Dreieich - Sie sind normalerweise nicht schön, aber notwendig: Bauzaunplanen. Die Kunstinitiative und die Dreieich-Bau AöR erproben nun eine ungewöhnliche Zusammenarbeit: An der Baustelle Hainer Chaussee kommen Kunstwerke auf über 150 Metern Länge auf die Plane.

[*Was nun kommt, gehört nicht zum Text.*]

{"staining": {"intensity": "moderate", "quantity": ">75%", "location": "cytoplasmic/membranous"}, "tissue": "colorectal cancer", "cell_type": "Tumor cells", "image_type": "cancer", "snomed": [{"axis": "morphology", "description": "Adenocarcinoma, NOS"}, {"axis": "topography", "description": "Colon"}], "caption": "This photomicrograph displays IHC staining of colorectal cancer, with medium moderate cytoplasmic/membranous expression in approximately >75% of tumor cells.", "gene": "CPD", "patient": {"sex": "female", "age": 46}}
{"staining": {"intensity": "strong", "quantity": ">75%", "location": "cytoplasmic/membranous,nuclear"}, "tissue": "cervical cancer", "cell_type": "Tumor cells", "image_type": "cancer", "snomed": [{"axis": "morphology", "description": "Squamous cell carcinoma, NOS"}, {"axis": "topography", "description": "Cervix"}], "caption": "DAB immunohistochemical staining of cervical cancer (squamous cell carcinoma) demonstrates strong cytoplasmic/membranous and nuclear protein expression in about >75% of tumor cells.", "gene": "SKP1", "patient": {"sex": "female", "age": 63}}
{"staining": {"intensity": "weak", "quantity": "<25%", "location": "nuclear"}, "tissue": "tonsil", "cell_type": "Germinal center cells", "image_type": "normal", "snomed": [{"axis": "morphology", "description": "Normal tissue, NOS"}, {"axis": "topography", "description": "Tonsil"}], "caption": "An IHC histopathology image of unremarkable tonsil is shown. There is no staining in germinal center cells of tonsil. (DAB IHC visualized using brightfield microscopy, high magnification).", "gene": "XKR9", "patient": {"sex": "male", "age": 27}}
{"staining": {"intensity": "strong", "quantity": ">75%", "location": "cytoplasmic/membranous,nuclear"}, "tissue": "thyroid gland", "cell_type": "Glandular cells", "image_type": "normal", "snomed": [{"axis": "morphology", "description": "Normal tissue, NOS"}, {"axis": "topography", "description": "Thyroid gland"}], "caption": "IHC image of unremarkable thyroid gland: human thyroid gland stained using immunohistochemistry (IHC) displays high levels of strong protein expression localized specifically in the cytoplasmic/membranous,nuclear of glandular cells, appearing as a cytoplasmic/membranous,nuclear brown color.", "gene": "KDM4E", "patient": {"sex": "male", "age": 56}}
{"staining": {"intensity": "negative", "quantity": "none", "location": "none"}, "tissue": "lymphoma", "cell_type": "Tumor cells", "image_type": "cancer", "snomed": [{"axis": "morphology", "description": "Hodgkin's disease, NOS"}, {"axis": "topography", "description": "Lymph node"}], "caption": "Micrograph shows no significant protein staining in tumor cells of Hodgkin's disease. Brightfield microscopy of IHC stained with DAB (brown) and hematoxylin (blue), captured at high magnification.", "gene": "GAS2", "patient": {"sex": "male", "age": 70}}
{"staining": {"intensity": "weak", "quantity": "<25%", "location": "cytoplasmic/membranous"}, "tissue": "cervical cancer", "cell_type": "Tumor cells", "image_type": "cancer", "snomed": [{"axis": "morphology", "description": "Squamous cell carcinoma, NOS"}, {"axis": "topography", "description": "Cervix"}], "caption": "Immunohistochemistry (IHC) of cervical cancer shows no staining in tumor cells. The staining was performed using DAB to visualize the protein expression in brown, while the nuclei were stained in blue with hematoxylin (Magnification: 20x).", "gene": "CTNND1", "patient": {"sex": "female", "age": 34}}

Von Julia Radgen 

„Wir freuen uns immer, wenn wir Flächen im öffentlichen Raum gestalten dürfen“, sagt Ilse Dreher von der Kunstinitiative, die die Idee zu dem Projekt hatte, das in die Kunsttage Dreieich (siehe obiges Bild) eingebettet ist. 2015 hat die Gruppe bereits den Egenberger Parkplatz in Sprendlingen mit einem großformatigen Wandbild, gebannt auf Fassadenfolie, verschönert. Statt „Kunst am Bau“ heißt es nun „Kunst am Zaun“: Insgesamt 30 Bauzaunplanen entlang des Grundstücks an der Hainer Chaussee 49-55 werden mit Kunst verschönert. „Das ist auch für uns sehr spannend“, sagt Dreher.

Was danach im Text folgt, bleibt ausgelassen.